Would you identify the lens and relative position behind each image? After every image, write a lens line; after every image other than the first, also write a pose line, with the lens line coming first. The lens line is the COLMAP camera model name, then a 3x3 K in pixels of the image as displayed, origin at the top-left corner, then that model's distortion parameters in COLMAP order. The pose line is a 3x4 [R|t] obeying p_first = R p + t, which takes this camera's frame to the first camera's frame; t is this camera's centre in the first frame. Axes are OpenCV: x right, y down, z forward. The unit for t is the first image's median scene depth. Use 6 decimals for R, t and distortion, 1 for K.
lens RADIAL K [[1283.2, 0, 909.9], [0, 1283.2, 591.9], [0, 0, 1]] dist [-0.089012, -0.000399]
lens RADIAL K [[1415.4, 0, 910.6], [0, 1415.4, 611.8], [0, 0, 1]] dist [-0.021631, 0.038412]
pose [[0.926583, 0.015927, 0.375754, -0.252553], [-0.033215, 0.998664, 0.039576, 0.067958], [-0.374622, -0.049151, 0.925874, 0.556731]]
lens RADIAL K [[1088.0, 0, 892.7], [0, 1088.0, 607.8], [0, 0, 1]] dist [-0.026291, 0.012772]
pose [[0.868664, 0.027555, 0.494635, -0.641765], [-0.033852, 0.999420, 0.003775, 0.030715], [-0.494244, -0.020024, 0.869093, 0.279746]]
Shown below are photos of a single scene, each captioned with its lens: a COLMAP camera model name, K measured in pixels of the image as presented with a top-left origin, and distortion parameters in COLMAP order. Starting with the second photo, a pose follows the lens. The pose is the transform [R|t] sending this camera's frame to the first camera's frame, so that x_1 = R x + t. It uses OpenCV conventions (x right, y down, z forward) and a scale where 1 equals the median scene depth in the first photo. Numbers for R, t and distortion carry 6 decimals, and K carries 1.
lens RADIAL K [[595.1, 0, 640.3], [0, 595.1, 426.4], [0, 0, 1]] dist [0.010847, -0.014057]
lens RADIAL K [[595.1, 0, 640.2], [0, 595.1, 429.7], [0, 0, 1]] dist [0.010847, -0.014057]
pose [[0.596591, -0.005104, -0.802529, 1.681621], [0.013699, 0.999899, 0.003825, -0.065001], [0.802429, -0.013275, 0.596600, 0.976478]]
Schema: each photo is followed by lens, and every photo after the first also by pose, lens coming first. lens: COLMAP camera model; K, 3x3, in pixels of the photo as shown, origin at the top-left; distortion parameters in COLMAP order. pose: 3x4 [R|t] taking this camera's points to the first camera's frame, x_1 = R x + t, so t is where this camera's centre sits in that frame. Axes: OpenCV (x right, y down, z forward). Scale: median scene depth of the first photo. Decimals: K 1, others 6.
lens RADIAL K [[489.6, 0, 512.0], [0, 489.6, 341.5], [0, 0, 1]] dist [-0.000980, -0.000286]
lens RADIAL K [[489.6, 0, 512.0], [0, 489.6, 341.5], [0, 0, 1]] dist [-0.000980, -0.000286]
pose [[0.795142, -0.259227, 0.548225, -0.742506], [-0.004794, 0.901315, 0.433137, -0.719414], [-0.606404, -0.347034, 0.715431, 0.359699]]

--- Exercise objective ---
Every line of the material should come back unchanged.

--- Task result ---
Would you identify the lens and relative position behind each image? After every image, write a lens line; after every image other than the first, also write a pose line, with the lens line coming first. The lens line is the COLMAP camera model name, then a 3x3 K in pixels of the image as displayed, origin at the top-left corner, then that model's distortion parameters in COLMAP order. The pose line is a 3x4 [R|t] obeying p_first = R p + t, which takes this camera's frame to the first camera's frame; t is this camera's centre in the first frame. Axes are OpenCV: x right, y down, z forward. The unit for t is the first image's median scene depth. Use 6 decimals for R, t and distortion, 1 for K.
lens RADIAL K [[1283.2, 0, 909.9], [0, 1283.2, 591.9], [0, 0, 1]] dist [-0.089012, -0.000399]
lens RADIAL K [[1415.4, 0, 910.6], [0, 1415.4, 611.8], [0, 0, 1]] dist [-0.021631, 0.038412]
pose [[0.926583, 0.015927, 0.375754, -0.252553], [-0.033215, 0.998664, 0.039576, 0.067958], [-0.374622, -0.049151, 0.925874, 0.556731]]
lens RADIAL K [[1088.0, 0, 892.7], [0, 1088.0, 607.8], [0, 0, 1]] dist [-0.026291, 0.012772]
pose [[0.868664, 0.027555, 0.494635, -0.641765], [-0.033852, 0.999420, 0.003775, 0.030715], [-0.494244, -0.020024, 0.869093, 0.279746]]
Shown below are photos of a single scene, each captioned with its lens: a COLMAP camera model name, K measured in pixels of the image as presented with a top-left origin, and distortion parameters in COLMAP order. Starting with the second photo, a pose follows the lens. The pose is the transform [R|t] sending this camera's frame to the first camera's frame, so that x_1 = R x + t. It uses OpenCV conventions (x right, y down, z forward) and a scale where 1 equals the median scene depth in the first photo. Numbers for R, t and distortion carry 6 decimals, and K carries 1.
lens RADIAL K [[595.1, 0, 640.3], [0, 595.1, 426.4], [0, 0, 1]] dist [0.010847, -0.014057]
lens RADIAL K [[595.1, 0, 640.2], [0, 595.1, 429.7], [0, 0, 1]] dist [0.010847, -0.014057]
pose [[0.596591, -0.005104, -0.802529, 1.681621], [0.013699, 0.999899, 0.003825, -0.065001], [0.802429, -0.013275, 0.596600, 0.976478]]
Schema: each photo is followed by lens, and every photo after the first also by pose, lens coming first. lens: COLMAP camera model; K, 3x3, in pixels of the photo as shown, origin at the top-left; distortion parameters in COLMAP order. pose: 3x4 [R|t] taking this camera's points to the first camera's frame, x_1 = R x + t, so t is where this camera's centre sits in that frame. Axes: OpenCV (x right, y down, z forward). Scale: median scene depth of the first photo. Decimals: K 1, others 6.
lens RADIAL K [[489.6, 0, 512.0], [0, 489.6, 341.5], [0, 0, 1]] dist [-0.000980, -0.000286]
lens RADIAL K [[489.6, 0, 512.0], [0, 489.6, 341.5], [0, 0, 1]] dist [-0.000980, -0.000286]
pose [[0.795142, -0.259227, 0.548225, -0.742506], [-0.004794, 0.901315, 0.433137, -0.719414], [-0.606404, -0.347034, 0.715431, 0.359699]]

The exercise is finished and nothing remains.